An incredibly important and powerful look at how our culture treats the pain and suffering of women in medical and social contexts. A polemic on the state of women's health and healthcare.
One in ten women worldwide have endometriosis, yet it is funded at 5% of the rate of diabetes; women are half as likely to be treated for a heart attack as men and twice as likely to die six months after discharge; over half of women who are eventually diagnosed with an autoimmune disease will be told they are hypochondriacs or have a mental illness. These are just a few of the shocking statistics explored in this book.

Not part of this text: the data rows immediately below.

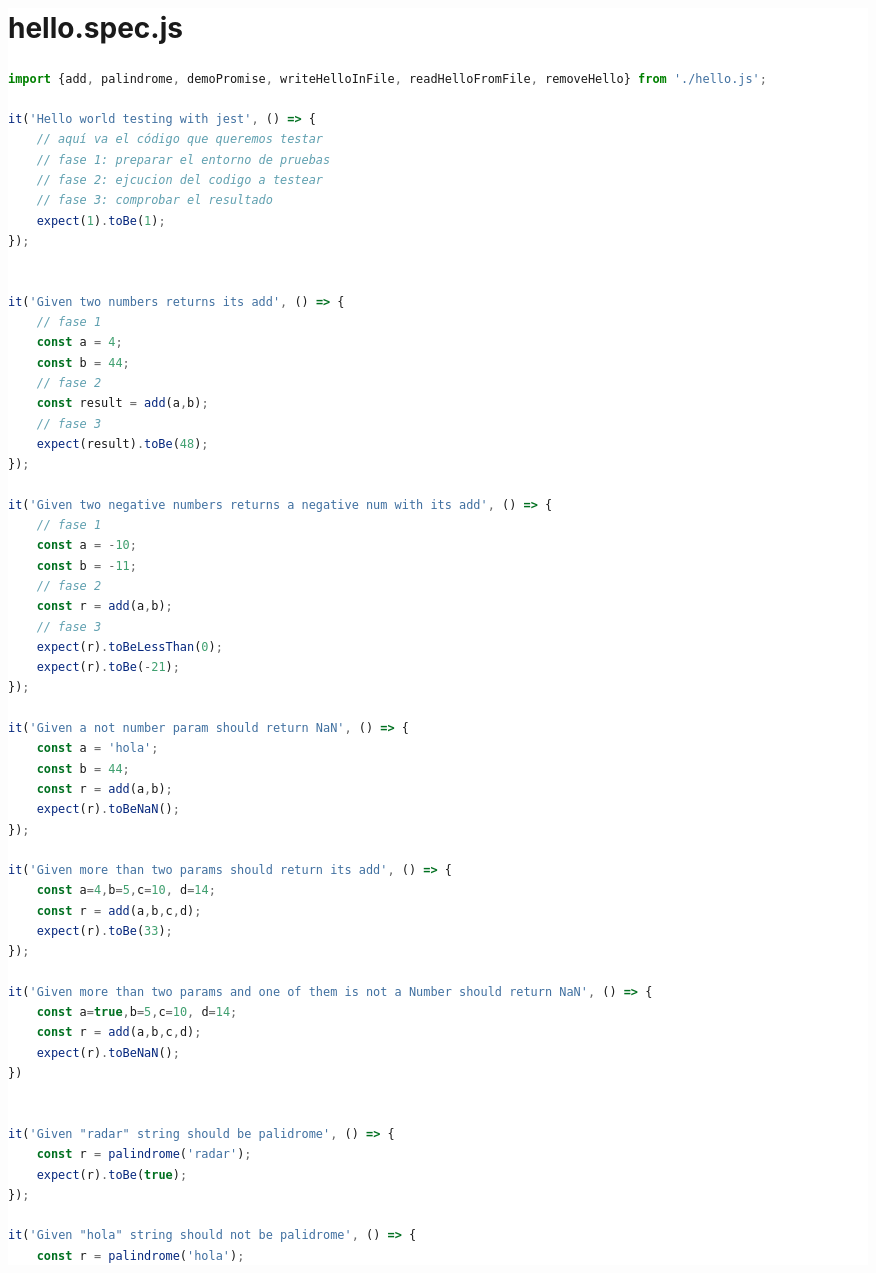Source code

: # hello.spec.js
```js
import {add, palindrome, demoPromise, writeHelloInFile, readHelloFromFile, removeHello} from './hello.js';

it('Hello world testing with jest', () => {
    // aquí va el código que queremos testar
    // fase 1: preparar el entorno de pruebas
    // fase 2: ejcucion del codigo a testear
    // fase 3: comprobar el resultado   
    expect(1).toBe(1);
});


it('Given two numbers returns its add', () => {
    // fase 1
    const a = 4;
    const b = 44;
    // fase 2
    const result = add(a,b);
    // fase 3
    expect(result).toBe(48);
});

it('Given two negative numbers returns a negative num with its add', () => {
    // fase 1
    const a = -10;
    const b = -11;
    // fase 2
    const r = add(a,b);
    // fase 3
    expect(r).toBeLessThan(0);
    expect(r).toBe(-21);
});

it('Given a not number param should return NaN', () => {
    const a = 'hola';
    const b = 44;
    const r = add(a,b);
    expect(r).toBeNaN();
});

it('Given more than two params should return its add', () => {
    const a=4,b=5,c=10, d=14;
    const r = add(a,b,c,d);
    expect(r).toBe(33);
});

it('Given more than two params and one of them is not a Number should return NaN', () => {
    const a=true,b=5,c=10, d=14;
    const r = add(a,b,c,d);
    expect(r).toBeNaN();
})


it('Given "radar" string should be palidrome', () => {
    const r = palindrome('radar');
    expect(r).toBe(true);
});

it('Given "hola" string should not be palidrome', () => {
    const r = palindrome('hola');
```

Fourteen years after being diagnosed with endometriosis, Gabrielle Jackson couldn't believe how little had changed in the treatment and knowledge of the disease. In 2015, her personal story kick-started a worldwide investigation into the disease by the Guardian; thousands of women got in touch to tell their own stories and many more read and shared the material. What began as one issue led Jackson to explore how women - historically and through to the present day - are under-served by the systems that should keep them happy, healthy and informed about their bodies.
Pain and Prejudice is a vital testament to how social taboos and medical ignorance keep women sick and in anguish. The stark reality is that women's pain is not taken as seriously as men's. Women are more likely to be disbelieved and denied treatment than men, even though women are far more likely to be suffering from chronic pain.
In a potent blend of polemic and memoir, Jackson confronts the private concerns and questions women face regarding their health and medical treatment. Pain and Prejudice, finally, explains how we got here, and where we need to go next.